To keep the armature from bouncing back and forth during the vibration test... we use the preload spring (to take the tolerance stackups) and then loctite the bearing on one of the endbells. Because of the minimal clearance between the bearing and the bearing bore (for the noise quality)... during the course of the vibration test, we have instances where the bearing breaks lose from the loctite and start banging against the endbells. At that point, the preload springs gets crushed into pieces... and then eventually the endbells get ruptured.

ANSWERS TO BJPIL'S QUESTIONS:
(i) YES, the end bells break at the same spot where the max principle stresses occurred for the different load cases.
(ii) We contacted the Tech support at B&K... and after the analysis, they ruled out the option of any resonant condition occuring during the vibration test.

As i mentioned in my previous reply... all we did with the CosmosXpress was to apply the load on the bearing pocket to duplicate a condition where the pocket would be taking the pounding from the armature when the loctite breaks lose... in an effort to simulate the principal stress at the stress concentrated areas.

Say, for a particular armature... the pounding that the bearing pocket takes is 100 lbs-force. Due to the oscillations...the number of cycles = 10,000. With that data, I can find the principal stress at the end of 10000 cycles at any given point. Without doing any experiment... is there a way on the FEA tool to find out the max stress that the endbell can take, before starting to crack at its stress concentrated areas.

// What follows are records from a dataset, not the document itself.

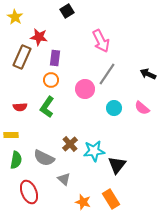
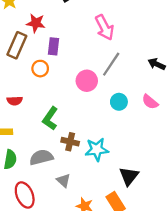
orange circle: (51, 80) -> (40, 69), moved
green L-shape: (47, 107) -> (50, 118), moved
brown cross: (70, 144) -> (70, 142), turned -35
gray semicircle: (44, 158) -> (41, 157), turned 140
black triangle: (117, 165) -> (129, 176), moved

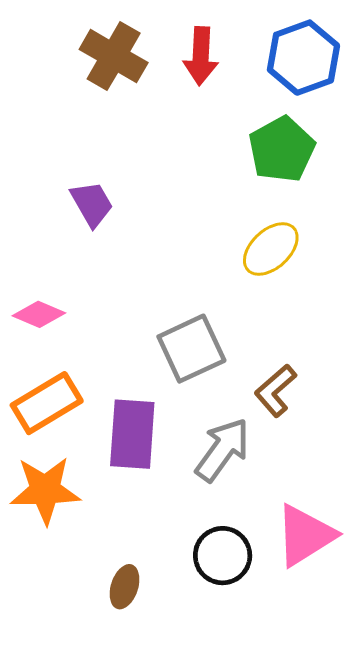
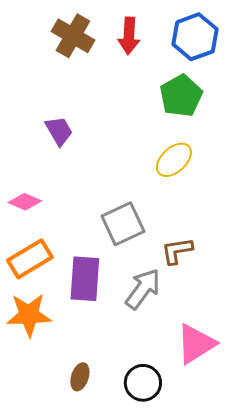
brown L-shape: (275, 391) -> (177, 251), turned 32
black circle: (223, 556) -> (143, 383), moved

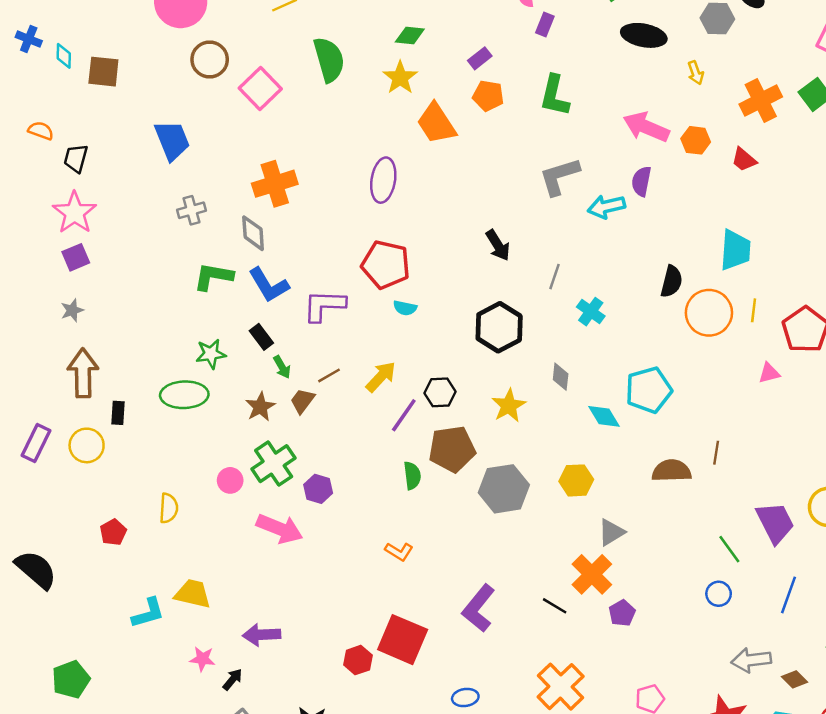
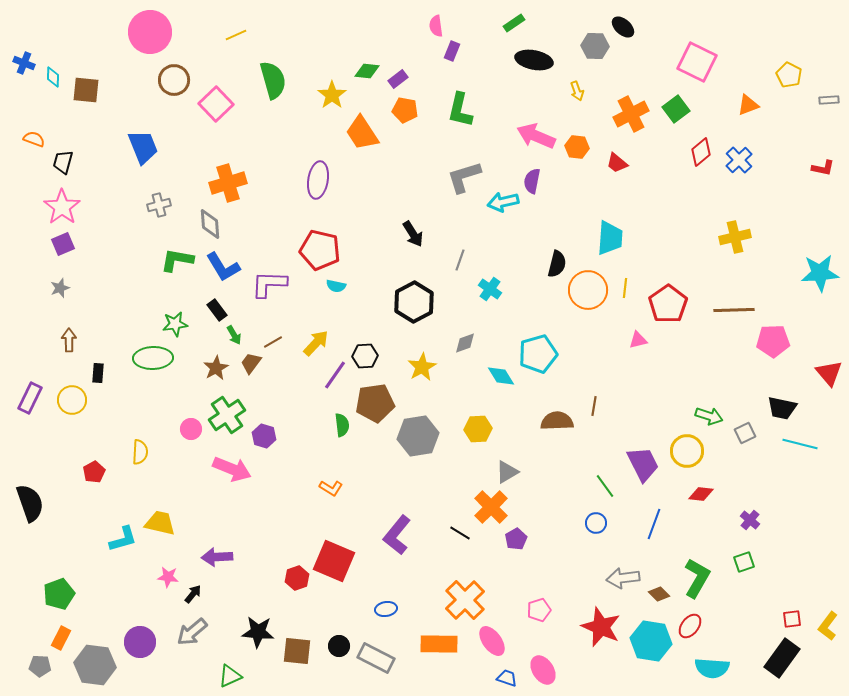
green diamond: (410, 35) -> (367, 71), moved
brown arrow: (83, 373) -> (69, 340), size x0.6
gray diamond: (561, 377) -> (465, 343), turned 65
black semicircle: (36, 570) -> (30, 503), turned 30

Your input & comments would be very much appreciated.

BRG

 

[bjpil]

If you are doing a linear analysis then all you can do is predict the load at which the part will start yielding. If you are doing a non-linear material analysis then you can predict the single load that the part will rupture. If you want to predict cyclic life then you need to do a fatigue analysis. What I suggest you do is run a certain number of samples a 10g until they crack. Then run a certain number of samples at a lesser load until they crack. Create a stress life curve for the component. Figure out how many cycles you want your part to survive and then revise your FEA model to incorporate this stress reduction. Calculate a Weibull number for the change. This all assumes that your part does not see any plastic strain in your testing.

BJP

 

[bernardg]

Hello all,

Thanks for your replies. One last question...

We have decided to go with the MSC software. They have sent me a quote for "MSC.visualNastran 4D for SolidWorks"

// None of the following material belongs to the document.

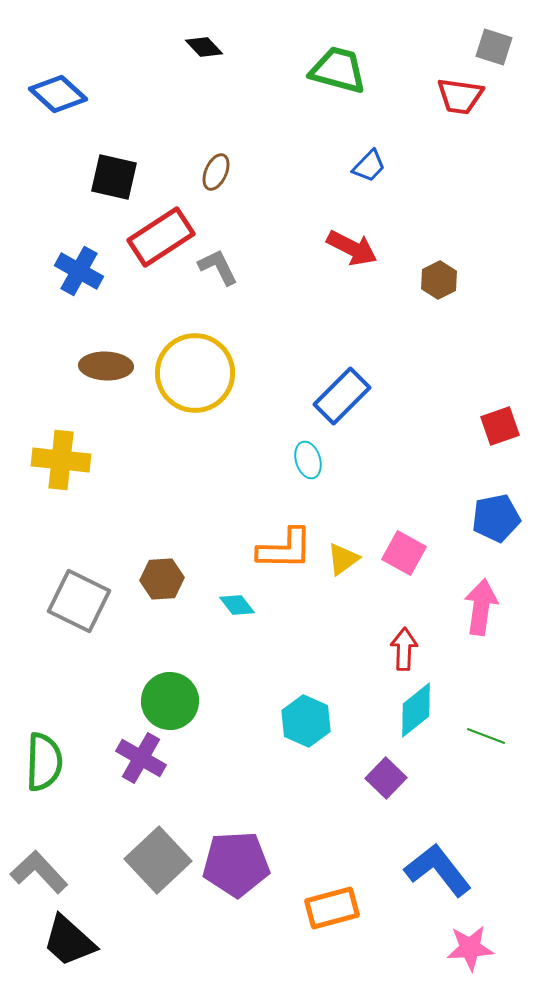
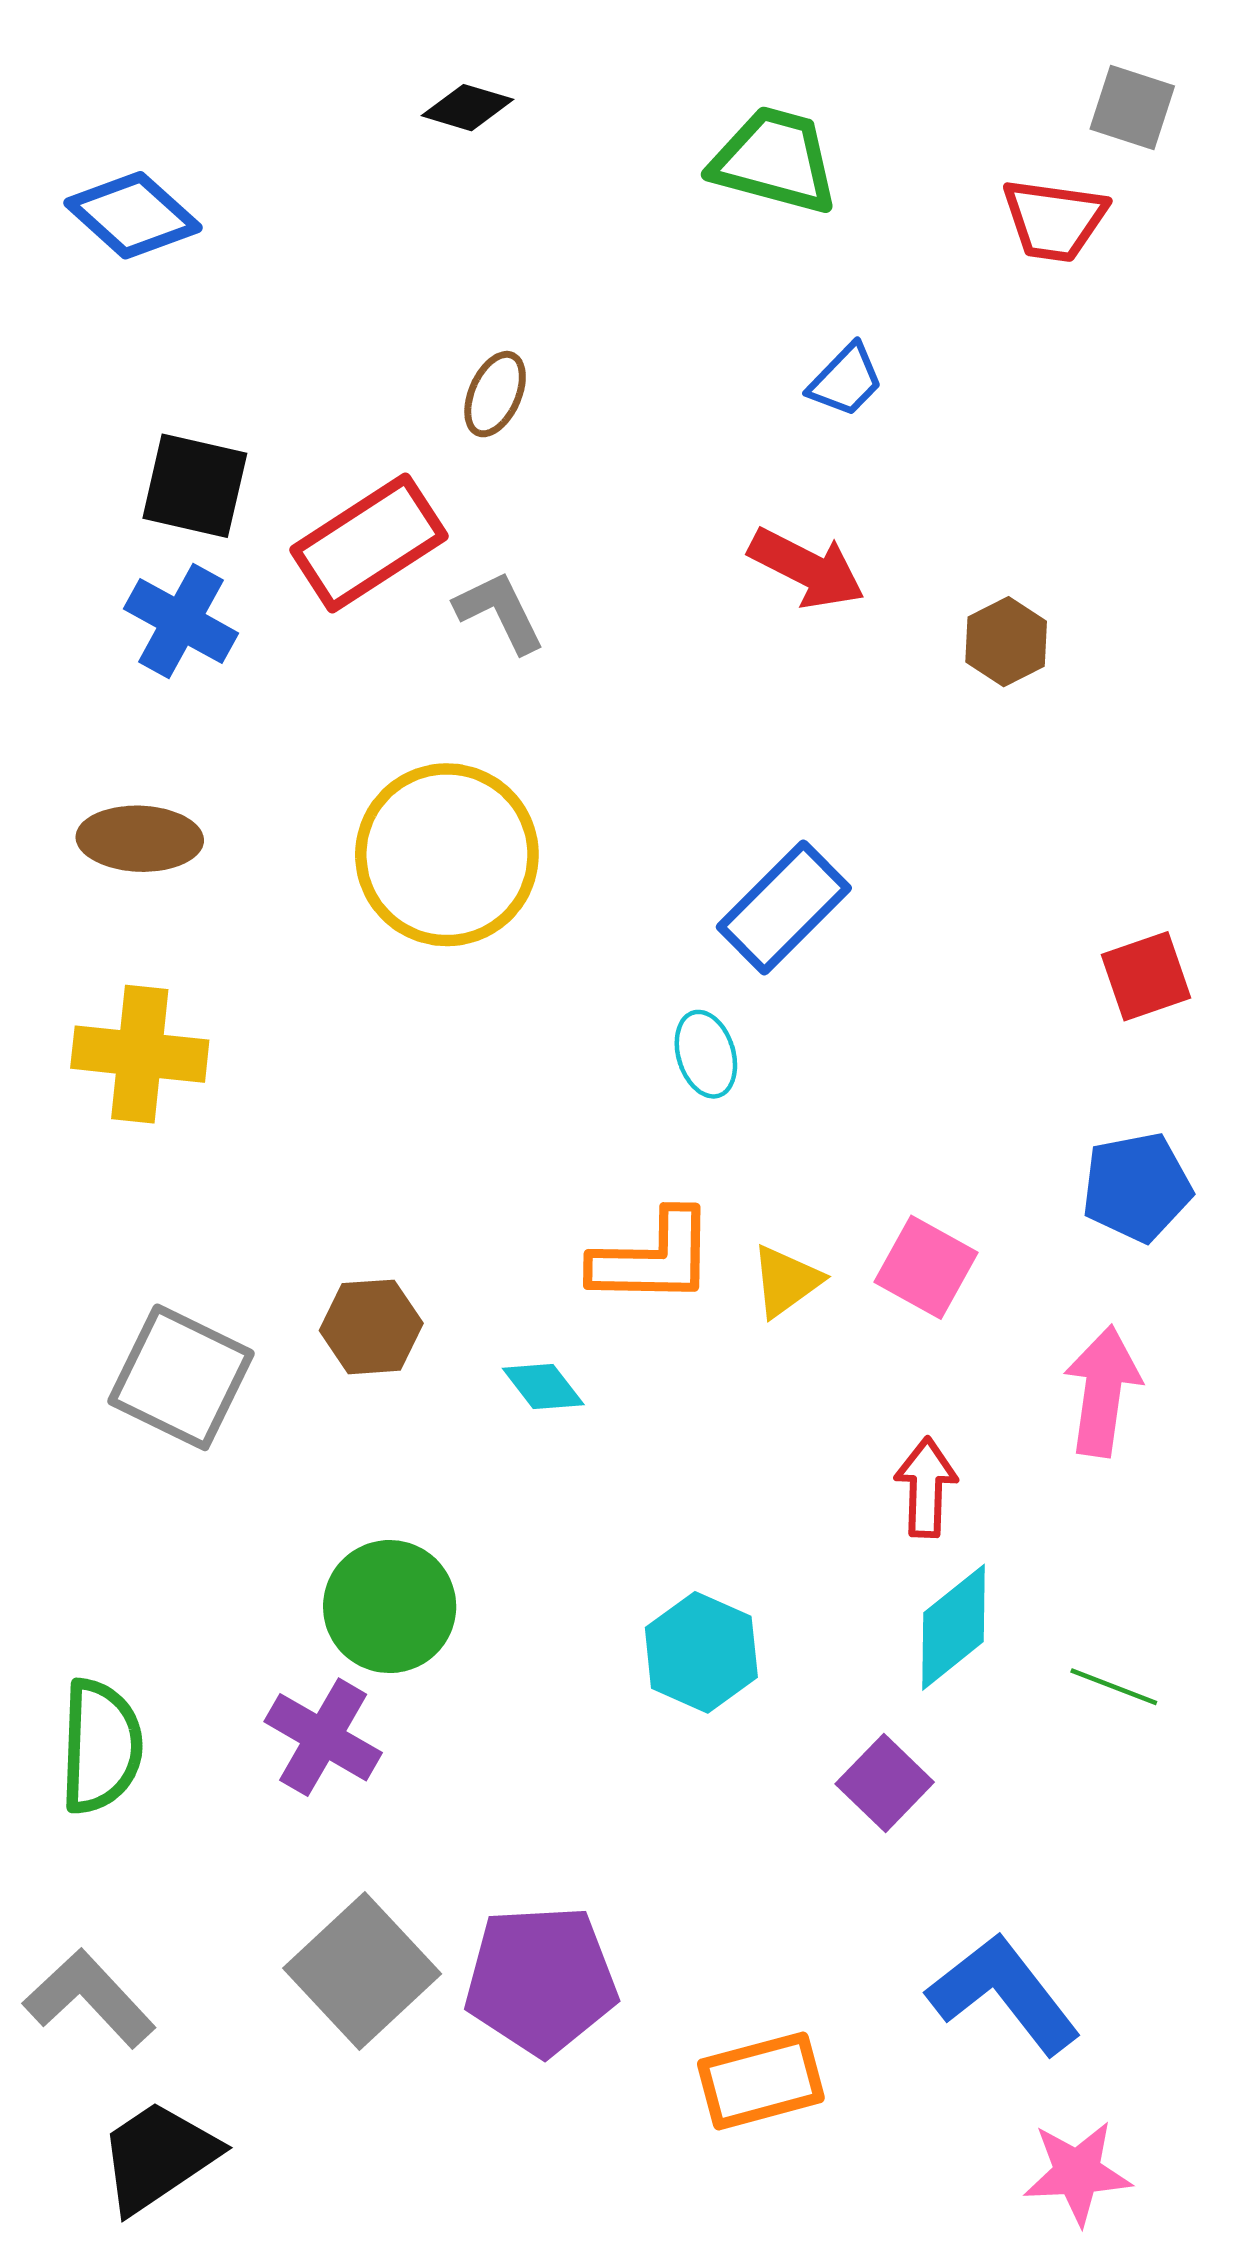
black diamond: (204, 47) -> (468, 108), turned -30
black square: (114, 177) -> (195, 486), moved
brown ellipse: (106, 366) -> (140, 839), moved
black trapezoid: (69, 941) -> (158, 2157), turned 104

Have any of you have prior experience working with this tool? For the requirements that I mentioned previously in this thread... will this one suffice, or do you have a different recommendation?

Kindly send me a prompt reply.

Thanks in advance for your help!

Bernie.

 

[corus]

As you've already worked out the principal stress, and presumably the stress range, then I'm not sure why you need another FEA package. FEA won't tell you when cracking will occur. The normal practice is to assess the stress range against an S-N curve for that particular material, if you have it. There are some codes available that will assess the stress from an FEA package by using the S-N curve but if it's a simple problem there's usually no need.

corus